Yes... it was slightly easier there because AutoPtr has operator= and unique_ptr doesn't... but an unwitting developer could still screw this up pretty easily.

[friedmud]

Another case where this could happen is that a developer does std::move with the intention of std::moveing it back before the function ends... but because of an early return or an exception being thrown it never happens...

[friedmud]

Yes I also know that passing by reference fixes the problem but I really hope that we aren't building library code where that becomes the norm.

Why? We always pass objects by reference... what's the difference here? I actually went and looked at my MOC code and it turns out that in all of my functions I pass shared_ptr by reference... but in all of my objects I store shared_ptr by copy. Works perfectly.

We are copying shared pointers in all of our warehouses today, but that's on subdomain setup and other non-critical regions.

Yes... there's no way that's going to show up in timing

Take a look at our raw pointers in our MOOSE classes like _current_elem, and _current_node. I really don't see any reason to change those. As one would expect, those pointers don't own anything. They are just "indexes" into other data structures. What do you gain from making those kinds of pointers shared?

Those pointers come from libMesh... we wouldn't change them (why would we?). No one is advocating that.

I'm talking about places in MOOSE where we do new... those should be make_shared()

[permcody]

😆 That actually is stupid code. Yeah the '=' overload is less obvious but if you actually do a standard move and then wonder why the original isn't there anymore... Well...
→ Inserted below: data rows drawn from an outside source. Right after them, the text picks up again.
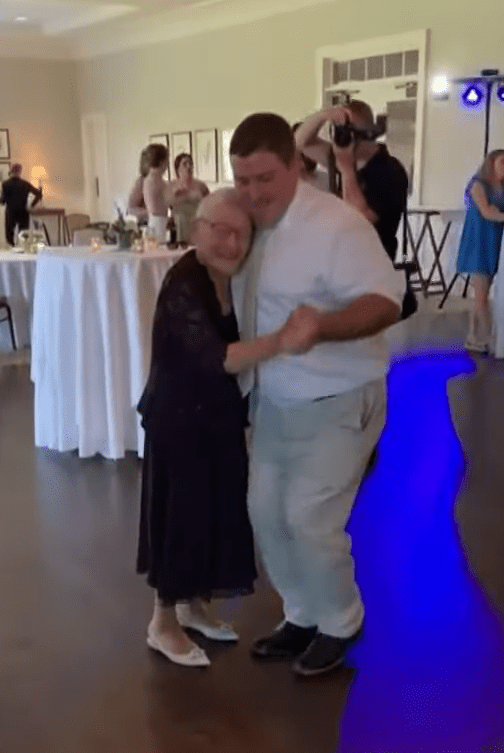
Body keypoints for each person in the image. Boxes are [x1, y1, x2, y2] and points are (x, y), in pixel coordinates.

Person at [229, 113, 405, 677]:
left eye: (264, 178)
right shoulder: (251, 225)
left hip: (339, 395)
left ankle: (341, 621)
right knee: (265, 513)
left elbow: (385, 301)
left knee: (309, 517)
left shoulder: (336, 225)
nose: (253, 192)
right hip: (275, 399)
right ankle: (301, 613)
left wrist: (323, 326)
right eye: (243, 179)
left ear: (294, 166)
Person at [136, 189, 313, 668]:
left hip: (214, 416)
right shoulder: (184, 283)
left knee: (212, 515)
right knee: (180, 518)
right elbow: (219, 357)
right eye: (222, 232)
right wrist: (282, 341)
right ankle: (162, 622)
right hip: (178, 420)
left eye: (243, 235)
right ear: (197, 231)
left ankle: (193, 609)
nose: (233, 244)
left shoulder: (228, 280)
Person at [295, 101, 408, 262]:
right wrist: (322, 115)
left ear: (367, 134)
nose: (343, 140)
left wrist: (347, 170)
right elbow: (301, 143)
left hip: (372, 267)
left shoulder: (390, 170)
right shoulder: (345, 158)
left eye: (348, 133)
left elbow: (361, 221)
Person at [456, 149, 504, 353]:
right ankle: (489, 336)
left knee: (483, 292)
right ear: (491, 164)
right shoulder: (477, 185)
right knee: (481, 293)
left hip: (496, 241)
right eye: (502, 162)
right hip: (479, 241)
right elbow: (487, 213)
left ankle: (473, 336)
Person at [169, 153, 210, 243]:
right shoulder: (171, 186)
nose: (189, 166)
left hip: (198, 228)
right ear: (177, 168)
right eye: (185, 164)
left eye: (190, 164)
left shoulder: (201, 186)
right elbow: (163, 207)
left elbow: (210, 207)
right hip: (179, 229)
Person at [0, 164, 42, 246]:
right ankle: (22, 252)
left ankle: (12, 252)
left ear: (11, 171)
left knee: (9, 236)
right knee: (24, 236)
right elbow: (39, 194)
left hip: (10, 212)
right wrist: (31, 205)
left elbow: (2, 201)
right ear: (19, 172)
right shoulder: (25, 184)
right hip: (23, 212)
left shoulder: (5, 184)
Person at [142, 144, 170, 243]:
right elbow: (154, 208)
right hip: (156, 223)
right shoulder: (151, 180)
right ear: (162, 161)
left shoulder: (161, 181)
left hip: (162, 223)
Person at [127, 149, 150, 224]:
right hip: (145, 226)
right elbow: (130, 210)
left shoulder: (160, 181)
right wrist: (150, 212)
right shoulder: (141, 182)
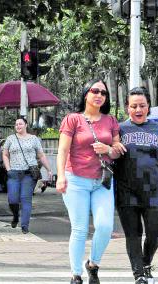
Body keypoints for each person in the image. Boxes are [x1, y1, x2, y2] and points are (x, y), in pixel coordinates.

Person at [56, 78, 124, 284]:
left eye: (103, 93)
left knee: (104, 226)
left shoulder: (111, 120)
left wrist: (109, 149)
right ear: (86, 94)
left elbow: (117, 151)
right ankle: (76, 275)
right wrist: (60, 176)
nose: (99, 95)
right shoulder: (73, 119)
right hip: (75, 180)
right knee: (80, 229)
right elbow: (63, 150)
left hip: (102, 180)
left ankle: (92, 264)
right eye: (95, 91)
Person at [113, 87, 158, 284]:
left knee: (155, 233)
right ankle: (139, 274)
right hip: (126, 191)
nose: (138, 109)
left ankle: (146, 262)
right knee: (133, 235)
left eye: (142, 105)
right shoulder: (119, 129)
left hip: (153, 191)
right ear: (127, 108)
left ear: (148, 106)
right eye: (133, 106)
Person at [2, 117, 52, 233]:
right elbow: (5, 155)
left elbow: (41, 155)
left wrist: (49, 169)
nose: (18, 126)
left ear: (26, 125)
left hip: (29, 174)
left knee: (26, 199)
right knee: (12, 199)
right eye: (16, 124)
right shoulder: (10, 139)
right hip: (13, 173)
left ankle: (25, 225)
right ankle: (15, 215)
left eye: (20, 124)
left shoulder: (34, 139)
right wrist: (8, 169)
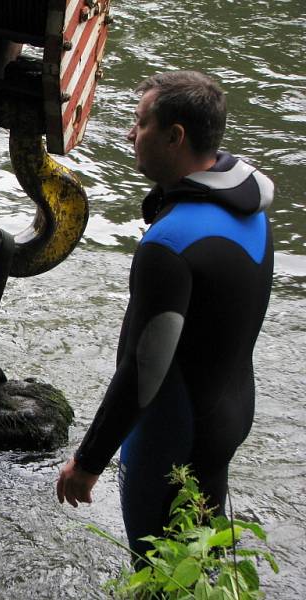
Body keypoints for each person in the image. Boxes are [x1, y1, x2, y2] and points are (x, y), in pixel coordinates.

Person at [55, 71, 274, 561]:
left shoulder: (170, 246)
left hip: (170, 435)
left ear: (175, 136)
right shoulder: (249, 207)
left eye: (140, 123)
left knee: (156, 572)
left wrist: (87, 461)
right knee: (198, 559)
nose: (131, 135)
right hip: (227, 415)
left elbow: (144, 368)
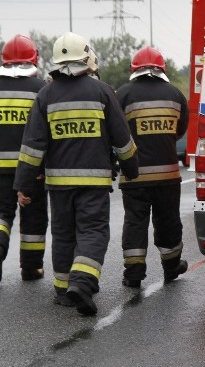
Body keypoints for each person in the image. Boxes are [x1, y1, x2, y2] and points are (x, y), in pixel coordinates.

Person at [15, 32, 139, 315]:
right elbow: (122, 139)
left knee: (63, 234)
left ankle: (62, 290)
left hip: (58, 184)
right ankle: (82, 283)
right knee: (93, 231)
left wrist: (23, 184)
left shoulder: (46, 95)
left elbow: (32, 145)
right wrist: (131, 169)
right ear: (86, 58)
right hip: (93, 183)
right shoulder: (102, 91)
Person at [115, 47, 189, 287]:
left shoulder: (123, 95)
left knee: (135, 223)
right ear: (162, 69)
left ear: (133, 69)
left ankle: (134, 274)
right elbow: (180, 131)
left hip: (134, 176)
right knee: (168, 221)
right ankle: (171, 266)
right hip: (168, 176)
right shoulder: (175, 94)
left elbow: (116, 133)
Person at [0, 35, 48, 282]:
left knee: (1, 214)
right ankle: (31, 268)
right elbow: (46, 134)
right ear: (34, 59)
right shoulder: (41, 89)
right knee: (34, 218)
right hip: (30, 169)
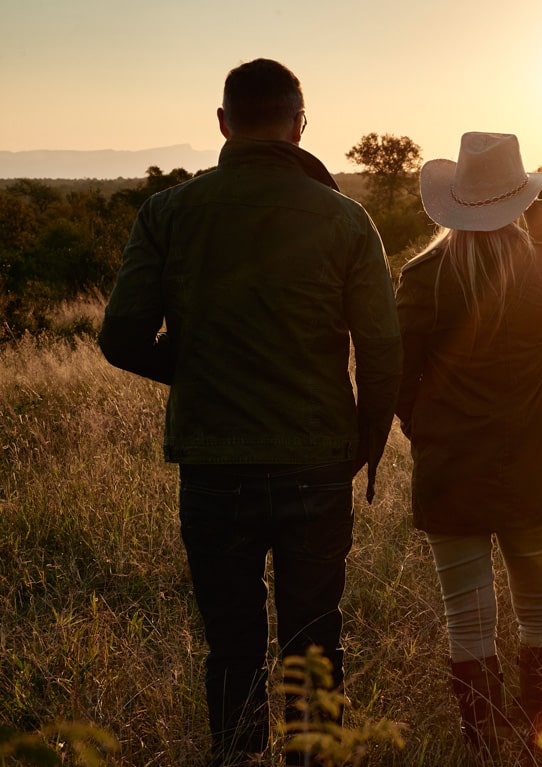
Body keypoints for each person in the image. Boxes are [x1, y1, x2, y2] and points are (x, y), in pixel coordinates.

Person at [98, 59, 403, 766]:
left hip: (214, 468)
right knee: (314, 647)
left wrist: (200, 366)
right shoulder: (346, 218)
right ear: (300, 125)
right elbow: (383, 349)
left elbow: (119, 338)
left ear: (224, 123)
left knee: (232, 647)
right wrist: (366, 447)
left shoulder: (168, 212)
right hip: (316, 463)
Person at [394, 132, 542, 762]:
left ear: (454, 202)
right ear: (519, 201)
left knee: (465, 618)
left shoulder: (422, 277)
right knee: (541, 610)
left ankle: (481, 745)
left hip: (451, 470)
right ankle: (541, 739)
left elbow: (399, 377)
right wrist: (535, 204)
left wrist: (427, 430)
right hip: (534, 465)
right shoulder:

Since we are getting into ridiculous code mode about about this case?

{
  ...
  std::shared_pointer<Foo> sp = obj.getFoo();

  Junk junk(sp);

  _vec.push_back(junk);
}

// Class Junk
class Junk
{
  Junk(std::shared_pointer<Foo> & foo) :
    _foo(foo)
  {}

  std::shared_pointer<Foo> & _foo;
};

Before you say this is stupid code, just don't do that.... Well this is stupid code, nevermind.

Nazis suck

[permcody]

@jwpeterson pointed out that my first implementation was fine. I've adjusted it so that "junk" lives on!